_Selected extract_.
○ ○ ○ ○ ○

Literature

 

Fast Motion, Minus 10

 

All of my boys, Jimbo, Adam, Jon, and now Kaleb loved to wrestle with me as kids. We developed props, sounds, and rules to fit the times. With Kaleb now it ranges from Spiderman to Bionicles and mutant ninja turtles. The tools and rules of play war vary greatly between generations, and they each tell something about what was happening in society at the time. This story chronicles some of the father and son "wars" between Jimbo and I, and to some extent, Kris.

In the sixties, when Jimbo was a young lad, world events were dominated by space and missiles, and the fantasy and comic world saw its introduction of robots and bionics. Television and movies were still extremely limited, by today’s standards, in special effects, so special symbols and props were used, with much of the special effect left to the imagination of the viewer.

One of Jimbo’s first TV heroes was Batman, played in a campy fashion by …………….The Batmobile was cluge of a machine, and the best the special effects guys could come up with for turbines allowed the smoke to drift slowly upward from the exhaust. One needed a lot of imagination. When Batman would fight the bad guys, stars and large letters, like "BAM" and "WACK" covered the screen to denote the fist of Batman striking the Joker. The music led the action, with the BAM being sounded out with cymbals and with the Batman song rising and falling with the action. When Batman was in trouble, the music gave him the added power needed to escape the throws of a death dealing villain. Batman would be in serious trouble when suddenly the music would appear, "NANA NANA NANA NANA NANA NANA NAN……….BATMAN!!" and you would know that Batman was about to perform a miraculous escape and win out once more.

In my fights with Jimbo, to identify with Batman, we emulated the music in the same way as Batman to signify that the singer was about to zonk the other guy. Jimbo would seemingly be struggling hopelessly with me, the Joker, when suddenly he would sing out, "NANA NANA NANA NANA NANA NANA NAN ……….BATMAN!!" and launch himself like a missile towards me.

Four to six year old kids don’t understand that, unlike on TV, serious damage can be done to either the launcher or the launchee with such action. It is strickly up to the parent to anticipate such an act and do something to prevent either he or his son/grandson from getting hurt. Fortunately, precursors like the Batman song provided an advanced warning and usually I could provide enough cushion to render the attack harmless to both us, while at the same time appearing to be in great pain as a result of the act. Oftentimes, accidents occur and head gets banged against the floor, or even a bloody nose results, hopefully, that of the dad. When the head or nose is that of the young one, he is totally unforgiving and immediately accuses the father of hurting him on purpose. And then as soon as the tears subside, he is again ready to hurl himself like a missile at the father, already having forgotten the possible outcome.

○ ○ ○ ○ ○

Copy the father-and-son wrestling story from the words "Fast Motion, Minus" through the words "of the viewer.", swapping every "Jimbo" for "Jim".

_Exercise data_.

○ ○ ○ ○ ○

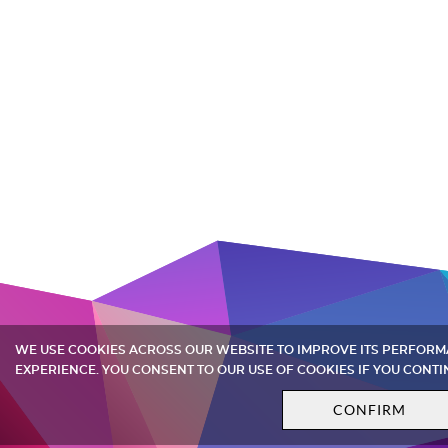
WE USE COOKIES ACROSS OUR WEBSITE TO IMPROVE ITS PERFOR
EXPERIENCE. YOU CONSENT TO OUR USE OF COOKIES IF YOU CONTI
CONFIRM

○ ○ ○ ○ ○

_Solved problem_.
Fast Motion, Minus 10

 

All of my boys, Jim, Adam, Jon, and now Kaleb loved to wrestle with me as kids. We developed props, sounds, and rules to fit the times. With Kaleb now it ranges from Spiderman to Bionicles and mutant ninja turtles. The tools and rules of play war vary greatly between generations, and they each tell something about what was happening in society at the time. This story chronicles some of the father and son "wars" between Jim and I, and to some extent, Kris.

In the sixties, when Jim was a young lad, world events were dominated by space and missiles, and the fantasy and comic world saw its introduction of robots and bionics. Television and movies were still extremely limited, by today’s standards, in special effects, so special symbols and props were used, with much of the special effect left to the imagination of the viewer.